Without including any picture, copy the entries that follow word for word.

RECORDED INFORMATION Block Start

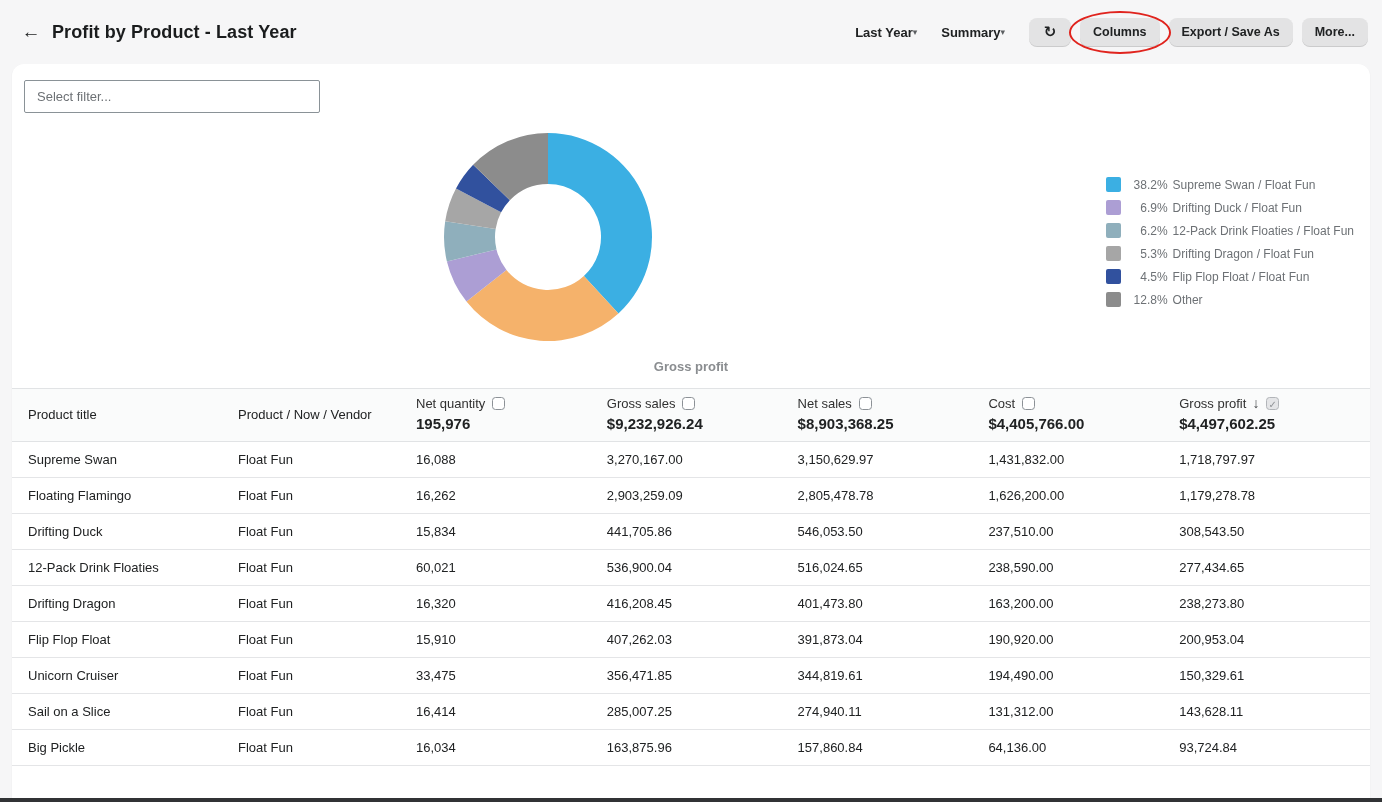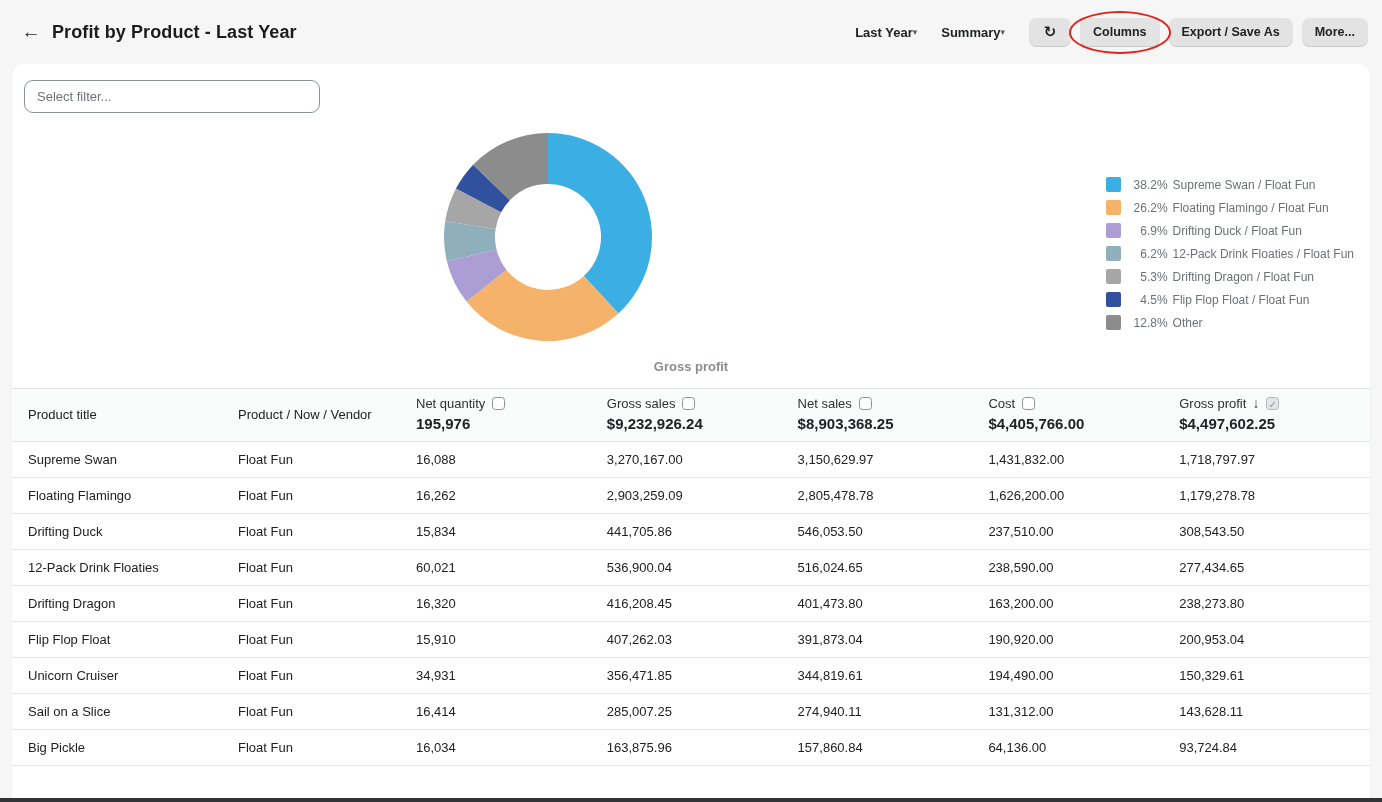--- a/index.html
+++ b/index.html
@@ -67,21 +67,21 @@
     left:12px; right:12px; top:64px; bottom:4px;
     background:#fff;
     border-radius:12px 12px 0 0;
     box-shadow:0 1px 2px rgba(0,0,0,.06);
     overflow:hidden;
   }
   .filter-bar { padding:16px 12px 0 12px; height:49px; }
   .filter-input {
     width:296px; height:33px;
     border:1.5px solid #8a9297;
-    border-radius:9px;
+    border-radius:2px;
     padding:0 12px;
     font-size:13px;
     font-family:inherit;
     color:#202223;
     background:#fff;
     outline:none;
   }
   .filter-input::placeholder { color:#6d7175; }
   
   .chart-section { position:relative; height:275px; }
@@ -200,25 +200,20 @@
         <path d="M35.14584600901543,37.79989175704813 A104,104 0 0 1 109.99999999999999,6 L109.99999999999999,57 A53,53 0 0 0 71.85317152382517,73.20571406849568 Z" fill="#8C8C8C"></path>
       </svg>
     <div class="chart-caption">Gross profit</div>
     <ul class="legend" id="legend">
         <li>
           <span class="swatch" style="background: rgb(59, 175, 227);"></span>
           <span class="pct">38.2%</span>
           <span>Supreme Swan / Float Fun</span>
         </li>
         <li>
-          <span class="swatch" style="background: rgb(245, 178, 107);"></span>
-          <span class="pct">26.2%</span>
-          <span>Floating Flamingo / Float Fun</span>
-        </li>
-        <li>
           <span class="swatch" style="background: rgb(172, 158, 212);"></span>
           <span class="pct">6.9%</span>
           <span>Drifting Duck / Float Fun</span>
         </li>
         <li>
           <span class="swatch" style="background: rgb(143, 175, 188);"></span>
           <span class="pct">6.2%</span>
           <span>12-Pack Drink Floaties / Float Fun</span>
         </li>
         <li>
@@ -317,21 +312,21 @@
           <td class="txt c1">Float Fun</td>
           <td class="num c2">15,910</td>
           <td class="num c3">407,262.03</td>
           <td class="num c4">391,873.04</td>
           <td class="num c5">190,920.00</td>
           <td class="num c6">200,953.04</td>
         </tr>
         <tr>
           <td class="txt c0">Unicorn Cruiser</td>
           <td class="txt c1">Float Fun</td>
-          <td class="num c2">34,931</td>
+          <td class="num c2">33,475</td>
           <td class="num c3">356,471.85</td>
           <td class="num c4">344,819.61</td>
           <td class="num c5">194,490.00</td>
           <td class="num c6">150,329.61</td>
         </tr>
         <tr>
           <td class="txt c0">Sail on a Slice</td>
           <td class="txt c1">Float Fun</td>
           <td class="num c2">16,414</td>
           <td class="num c3">285,007.25</td>

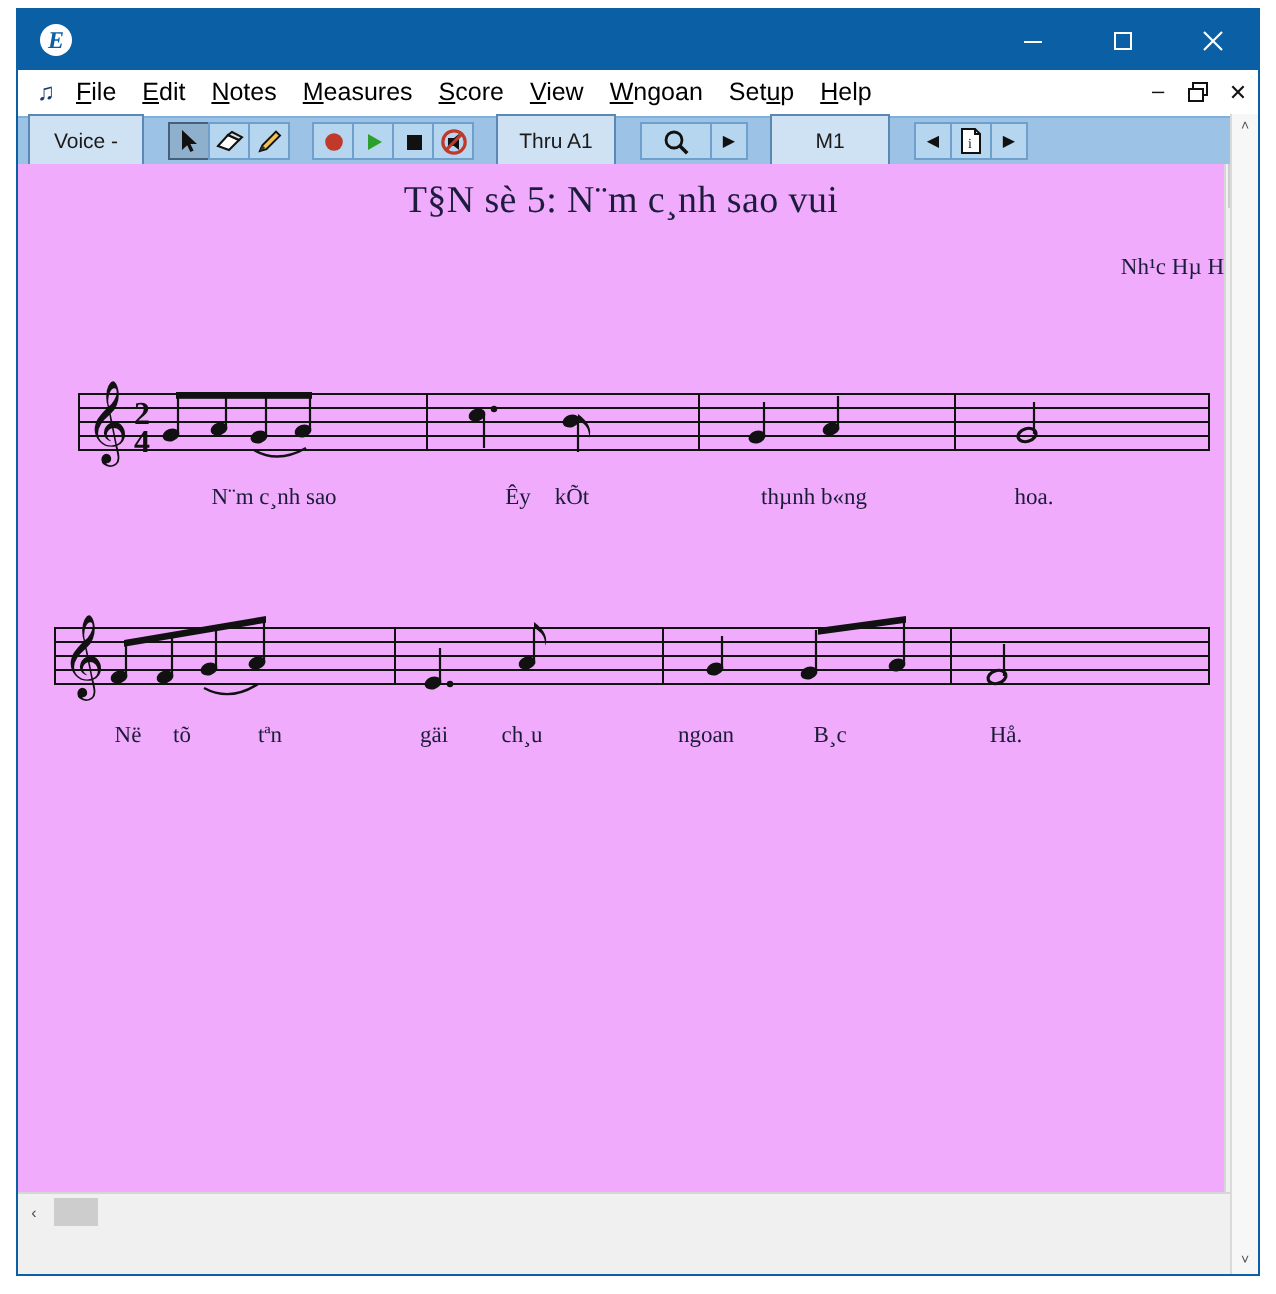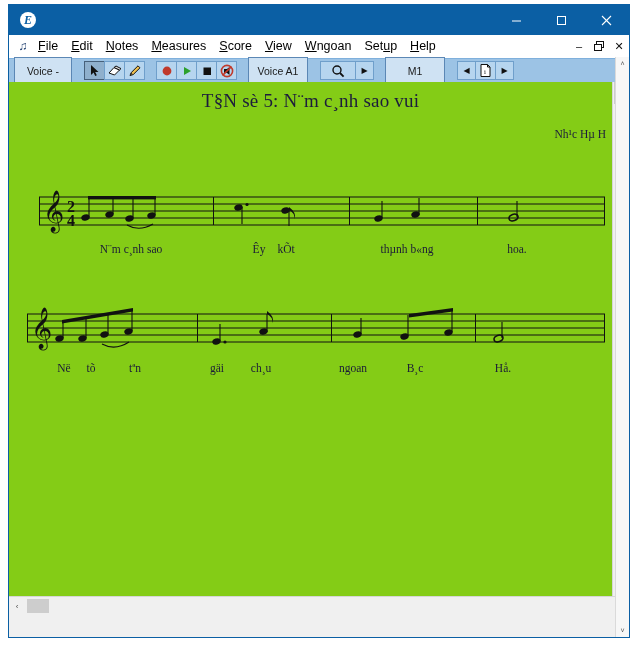--- a/index.html
+++ b/index.html
@@ -156,36 +156,36 @@
   #doc-area {
     flex: 1 1 auto;
     position: relative;
     background: #ffffff;
     overflow: hidden;
     display: flex;
   }
   #score-page {
     position: relative;
     flex: 1 1 auto;
-    background: #84cc16;
+    background: #f0abfc;
     overflow: hidden;
   }
   #score-title {
     position: absolute;
     left: 0; right: 0;
     top: 8px;
     text-align: center;
     font-family: "Liberation Serif", serif;
     font-size: 19px;
     color: #1c1c3c;
     letter-spacing: .2px;
   }
   #score-composer {
     position: absolute;
-    right: 6px;
+    right: 0;
     top: 46px;
     font-family: "Liberation Serif", serif;
     font-size: 11.5px;
     color: #1c1c3c;
     white-space: nowrap;
   }
 
   .system { position: absolute; left: 0; right: 0; }
   .system svg { display: block; }
   .lyric-row {
@@ -373,21 +373,21 @@
             <circle cx="7" cy="7" r="5.6" fill="none" stroke="#c0392b" stroke-width="1.6"></circle>
             <path d="M4 5 L7 5 L9.5 3 L9.5 11 L7 9 L4 9 Z" fill="#111"></path>
             <line x1="2.6" y1="11.4" x2="11.4" y2="2.6" stroke="#c0392b" stroke-width="1.6"></line>
           </svg>
       </div>
     </div>
 
     <div class="tb-sep"></div>
 
     <div class="tb-group">
-      <div class="tb-field" style="width:60px">Voice A1</div>
+      <div class="tb-field" style="width:60px">Thru A1</div>
     </div>
 
     <div class="tb-sep"></div>
 
     <div class="tb-group">
       <div class="tb-btn" style="width:36px">
         <svg width="14" height="14" viewBox="0 0 14 14">
             <circle cx="6" cy="6" r="4" fill="none" stroke="#111" stroke-width="1.4"></circle>
             <line x1="9" y1="9" x2="12.6" y2="12.6" stroke="#111" stroke-width="1.8"></line>
           </svg>
@@ -467,21 +467,21 @@
             <ellipse cx="369.5" cy="31.5" rx="4.3" ry="3.1" transform="rotate(-18 369.5 31.5)"></ellipse>
             <line x1="410" y1="11" x2="410" y2="28" stroke="#111" stroke-width="1.1"></line>
             <ellipse cx="406.5" cy="27.5" rx="4.3" ry="3.1" transform="rotate(-18 406.5 27.5)"></ellipse>
           </g>
           <g>
             <line x1="508" y1="14" x2="508" y2="30" stroke="#111" stroke-width="1.1"></line>
             <ellipse cx="504.5" cy="30.5" rx="4.6" ry="3.2" transform="rotate(-18 504.5 30.5)" fill="none" stroke="#111" stroke-width="1.6"></ellipse>
           </g>
         </svg>
         <div class="lyric-row" style="top:56px">
-          <span class="lyric" style="left:122px">N¨m c¸nh sao</span>
+          <span class="lyric" style="left:128px">N¨m c¸nh sao</span>
           <span class="lyric" style="left:250px">Êy</span>
           <span class="lyric" style="left:277px">kÕt</span>
           <span class="lyric" style="left:398px">thµnh b«ng</span>
           <span class="lyric" style="left:508px">hoa.</span>
         </div>
       </div>
 
       <div class="system" style="top:222px">
         <svg width="604" height="62" viewBox="0 0 604 62">
           <g stroke="#111" stroke-width="1">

RECORDED INFORMATION Block End

# RESPONSE BOX
--- a/index.html
+++ b/index.html
@@ -67,21 +67,21 @@
     left:12px; right:12px; top:64px; bottom:4px;
     background:#fff;
     border-radius:12px 12px 0 0;
     box-shadow:0 1px 2px rgba(0,0,0,.06);
     overflow:hidden;
   }
   .filter-bar { padding:16px 12px 0 12px; height:49px; }
   .filter-input {
     width:296px; height:33px;
     border:1.5px solid #8a9297;
-    border-radius:9px;
+    border-radius:2px;
     padding:0 12px;
     font-size:13px;
     font-family:inherit;
     color:#202223;
     background:#fff;
     outline:none;
   }
   .filter-input::placeholder { color:#6d7175; }
   
   .chart-section { position:relative; height:275px; }
@@ -200,25 +200,20 @@
         <path d="M35.14584600901543,37.79989175704813 A104,104 0 0 1 109.99999999999999,6 L109.99999999999999,57 A53,53 0 0 0 71.85317152382517,73.20571406849568 Z" fill="#8C8C8C"></path>
       </svg>
     <div class="chart-caption">Gross profit</div>
     <ul class="legend" id="legend">
         <li>
           <span class="swatch" style="background: rgb(59, 175, 227);"></span>
           <span class="pct">38.2%</span>
           <span>Supreme Swan / Float Fun</span>
         </li>
         <li>
-          <span class="swatch" style="background: rgb(245, 178, 107);"></span>
-          <span class="pct">26.2%</span>
-          <span>Floating Flamingo / Float Fun</span>
-        </li>
-        <li>
           <span class="swatch" style="background: rgb(172, 158, 212);"></span>
           <span class="pct">6.9%</span>
           <span>Drifting Duck / Float Fun</span>
         </li>
         <li>
           <span class="swatch" style="background: rgb(143, 175, 188);"></span>
           <span class="pct">6.2%</span>
           <span>12-Pack Drink Floaties / Float Fun</span>
         </li>
         <li>
@@ -317,21 +312,21 @@
           <td class="txt c1">Float Fun</td>
           <td class="num c2">15,910</td>
           <td class="num c3">407,262.03</td>
           <td class="num c4">391,873.04</td>
           <td class="num c5">190,920.00</td>
           <td class="num c6">200,953.04</td>
         </tr>
         <tr>
           <td class="txt c0">Unicorn Cruiser</td>
           <td class="txt c1">Float Fun</td>
-          <td class="num c2">34,931</td>
+          <td class="num c2">33,475</td>
           <td class="num c3">356,471.85</td>
           <td class="num c4">344,819.61</td>
           <td class="num c5">194,490.00</td>
           <td class="num c6">150,329.61</td>
         </tr>
         <tr>
           <td class="txt c0">Sail on a Slice</td>
           <td class="txt c1">Float Fun</td>
           <td class="num c2">16,414</td>
           <td class="num c3">285,007.25</td>

--- a/index.html
+++ b/index.html
@@ -156,36 +156,36 @@
   #doc-area {
     flex: 1 1 auto;
     position: relative;
     background: #ffffff;
     overflow: hidden;
     display: flex;
   }
   #score-page {
     position: relative;
     flex: 1 1 auto;
-    background: #84cc16;
+    background: #f0abfc;
     overflow: hidden;
   }
   #score-title {
     position: absolute;
     left: 0; right: 0;
     top: 8px;
     text-align: center;
     font-family: "Liberation Serif", serif;
     font-size: 19px;
     color: #1c1c3c;
     letter-spacing: .2px;
   }
   #score-composer {
     position: absolute;
-    right: 6px;
+    right: 0;
     top: 46px;
     font-family: "Liberation Serif", serif;
     font-size: 11.5px;
     color: #1c1c3c;
     white-space: nowrap;
   }
 
   .system { position: absolute; left: 0; right: 0; }
   .system svg { display: block; }
   .lyric-row {
@@ -373,21 +373,21 @@
             <circle cx="7" cy="7" r="5.6" fill="none" stroke="#c0392b" stroke-width="1.6"></circle>
             <path d="M4 5 L7 5 L9.5 3 L9.5 11 L7 9 L4 9 Z" fill="#111"></path>
             <line x1="2.6" y1="11.4" x2="11.4" y2="2.6" stroke="#c0392b" stroke-width="1.6"></line>
           </svg>
       </div>
     </div>
 
     <div class="tb-sep"></div>
 
     <div class="tb-group">
-      <div class="tb-field" style="width:60px">Voice A1</div>
+      <div class="tb-field" style="width:60px">Thru A1</div>
     </div>
 
     <div class="tb-sep"></div>
 
     <div class="tb-group">
       <div class="tb-btn" style="width:36px">
         <svg width="14" height="14" viewBox="0 0 14 14">
             <circle cx="6" cy="6" r="4" fill="none" stroke="#111" stroke-width="1.4"></circle>
             <line x1="9" y1="9" x2="12.6" y2="12.6" stroke="#111" stroke-width="1.8"></line>
           </svg>
@@ -467,21 +467,21 @@
             <ellipse cx="369.5" cy="31.5" rx="4.3" ry="3.1" transform="rotate(-18 369.5 31.5)"></ellipse>
             <line x1="410" y1="11" x2="410" y2="28" stroke="#111" stroke-width="1.1"></line>
             <ellipse cx="406.5" cy="27.5" rx="4.3" ry="3.1" transform="rotate(-18 406.5 27.5)"></ellipse>
           </g>
           <g>
             <line x1="508" y1="14" x2="508" y2="30" stroke="#111" stroke-width="1.1"></line>
             <ellipse cx="504.5" cy="30.5" rx="4.6" ry="3.2" transform="rotate(-18 504.5 30.5)" fill="none" stroke="#111" stroke-width="1.6"></ellipse>
           </g>
         </svg>
         <div class="lyric-row" style="top:56px">
-          <span class="lyric" style="left:122px">N¨m c¸nh sao</span>
+          <span class="lyric" style="left:128px">N¨m c¸nh sao</span>
           <span class="lyric" style="left:250px">Êy</span>
           <span class="lyric" style="left:277px">kÕt</span>
           <span class="lyric" style="left:398px">thµnh b«ng</span>
           <span class="lyric" style="left:508px">hoa.</span>
         </div>
       </div>
 
       <div class="system" style="top:222px">
         <svg width="604" height="62" viewBox="0 0 604 62">
           <g stroke="#111" stroke-width="1">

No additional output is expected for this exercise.